Material for this exercise ▸
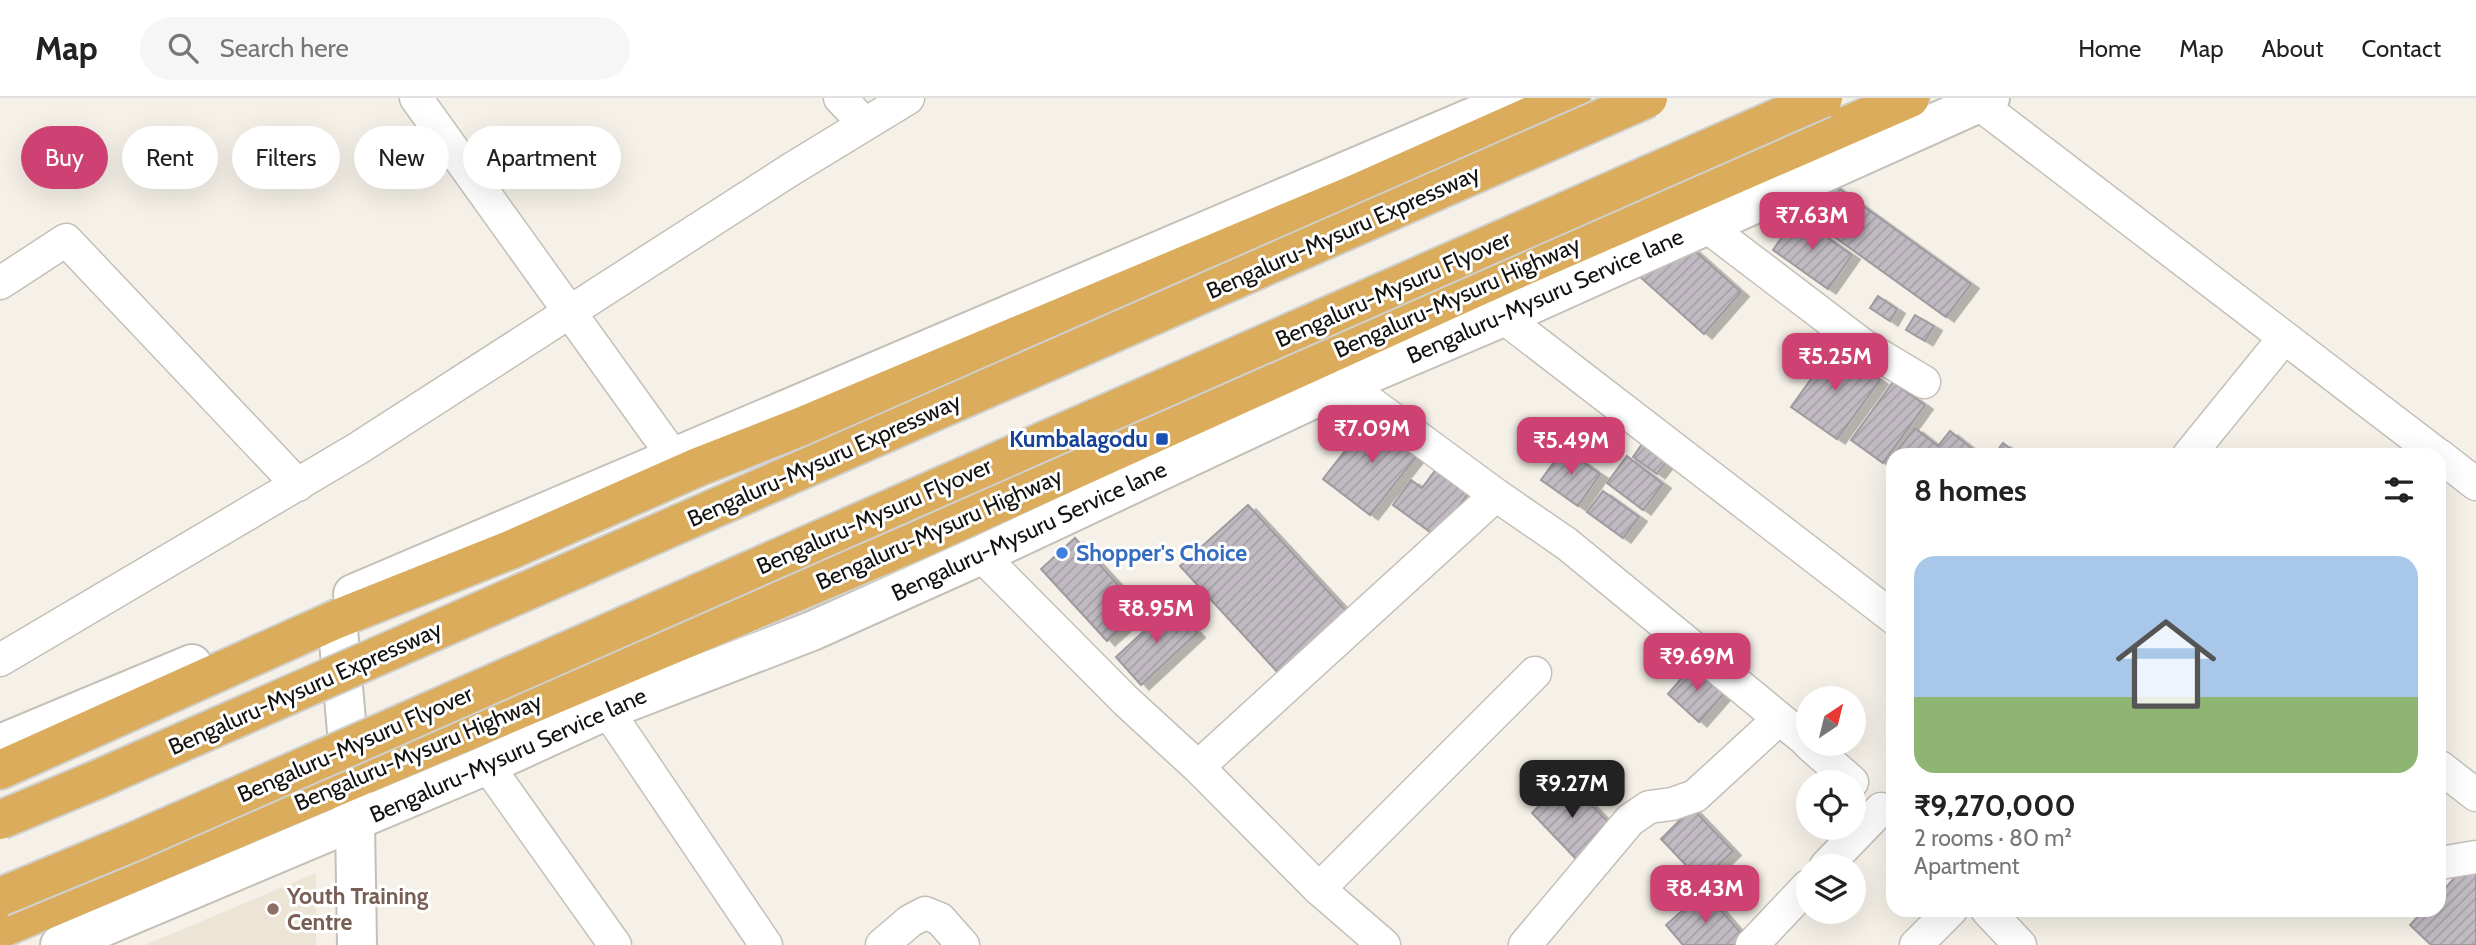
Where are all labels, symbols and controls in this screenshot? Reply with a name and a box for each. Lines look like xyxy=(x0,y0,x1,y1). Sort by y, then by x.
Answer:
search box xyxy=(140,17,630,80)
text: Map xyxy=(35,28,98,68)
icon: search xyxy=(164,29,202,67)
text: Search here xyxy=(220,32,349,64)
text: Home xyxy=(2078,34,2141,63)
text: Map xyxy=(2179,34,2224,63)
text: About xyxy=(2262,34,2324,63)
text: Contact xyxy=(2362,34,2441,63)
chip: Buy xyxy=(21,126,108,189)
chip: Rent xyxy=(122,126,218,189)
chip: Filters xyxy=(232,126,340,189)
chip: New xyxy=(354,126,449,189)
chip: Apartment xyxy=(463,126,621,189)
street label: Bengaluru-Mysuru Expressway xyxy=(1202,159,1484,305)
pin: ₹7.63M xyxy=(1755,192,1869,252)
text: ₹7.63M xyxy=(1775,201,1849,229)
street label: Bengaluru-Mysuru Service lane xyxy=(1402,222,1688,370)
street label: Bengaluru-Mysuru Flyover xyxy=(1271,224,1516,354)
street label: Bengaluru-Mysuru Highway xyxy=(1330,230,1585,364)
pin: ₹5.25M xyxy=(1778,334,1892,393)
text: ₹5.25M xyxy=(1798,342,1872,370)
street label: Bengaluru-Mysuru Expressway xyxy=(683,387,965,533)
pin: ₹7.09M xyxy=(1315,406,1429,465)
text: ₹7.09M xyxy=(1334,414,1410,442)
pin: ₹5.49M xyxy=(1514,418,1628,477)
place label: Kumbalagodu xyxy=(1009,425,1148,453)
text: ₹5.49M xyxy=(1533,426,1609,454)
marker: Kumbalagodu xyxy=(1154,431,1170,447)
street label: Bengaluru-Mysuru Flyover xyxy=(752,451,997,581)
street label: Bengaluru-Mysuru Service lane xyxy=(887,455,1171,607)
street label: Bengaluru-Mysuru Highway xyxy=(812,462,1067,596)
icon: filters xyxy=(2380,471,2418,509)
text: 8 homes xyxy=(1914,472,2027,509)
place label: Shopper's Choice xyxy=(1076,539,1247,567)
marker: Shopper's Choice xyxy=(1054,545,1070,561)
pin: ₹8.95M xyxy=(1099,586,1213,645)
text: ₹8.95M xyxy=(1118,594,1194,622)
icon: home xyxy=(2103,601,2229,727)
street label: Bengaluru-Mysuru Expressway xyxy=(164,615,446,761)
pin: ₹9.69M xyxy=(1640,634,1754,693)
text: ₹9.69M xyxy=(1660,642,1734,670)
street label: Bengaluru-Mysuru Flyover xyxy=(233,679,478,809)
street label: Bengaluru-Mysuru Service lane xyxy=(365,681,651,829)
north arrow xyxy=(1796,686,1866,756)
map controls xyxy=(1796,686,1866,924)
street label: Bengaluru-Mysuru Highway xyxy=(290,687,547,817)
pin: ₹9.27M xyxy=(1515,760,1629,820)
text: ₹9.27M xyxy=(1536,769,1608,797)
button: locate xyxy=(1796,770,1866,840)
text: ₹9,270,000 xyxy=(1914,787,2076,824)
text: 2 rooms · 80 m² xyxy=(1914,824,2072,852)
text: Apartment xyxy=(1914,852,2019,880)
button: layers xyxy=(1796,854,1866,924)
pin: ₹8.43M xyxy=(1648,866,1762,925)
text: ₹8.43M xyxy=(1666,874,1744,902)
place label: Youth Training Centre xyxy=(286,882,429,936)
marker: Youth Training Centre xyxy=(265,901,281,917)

==

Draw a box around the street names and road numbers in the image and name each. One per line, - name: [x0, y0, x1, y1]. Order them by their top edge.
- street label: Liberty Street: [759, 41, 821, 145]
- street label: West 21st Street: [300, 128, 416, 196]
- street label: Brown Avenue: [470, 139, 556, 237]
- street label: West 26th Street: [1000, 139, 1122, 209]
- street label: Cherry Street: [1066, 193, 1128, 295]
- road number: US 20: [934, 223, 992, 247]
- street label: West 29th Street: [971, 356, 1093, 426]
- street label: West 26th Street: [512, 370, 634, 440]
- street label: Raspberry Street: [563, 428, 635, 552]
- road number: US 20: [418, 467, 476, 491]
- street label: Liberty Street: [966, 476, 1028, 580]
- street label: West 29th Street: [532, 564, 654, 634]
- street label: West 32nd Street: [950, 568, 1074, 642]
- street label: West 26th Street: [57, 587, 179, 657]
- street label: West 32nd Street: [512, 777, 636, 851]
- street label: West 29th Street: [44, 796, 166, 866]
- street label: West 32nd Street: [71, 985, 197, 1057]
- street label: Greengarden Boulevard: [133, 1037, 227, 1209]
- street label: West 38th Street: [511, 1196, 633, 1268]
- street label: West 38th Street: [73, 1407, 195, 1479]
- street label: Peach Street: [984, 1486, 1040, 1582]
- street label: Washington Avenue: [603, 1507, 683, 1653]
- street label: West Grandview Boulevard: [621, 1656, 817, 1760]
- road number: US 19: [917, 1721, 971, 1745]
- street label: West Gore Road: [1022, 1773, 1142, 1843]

Task details ▸ Lines containing the string "name" are the ones to copy from the entries above.

Problem solution ▸
Where are all labels, symbols and controls in this screenshot? Reply with a name and a box for each. Lines look like xyxy=(x0,y0,x1,y1). Sort by y, then by x.
Draw a box around the street names and road numbers in the image and name each. One per line, - name: [x0, y0, x1, y1]. Order them by their top edge.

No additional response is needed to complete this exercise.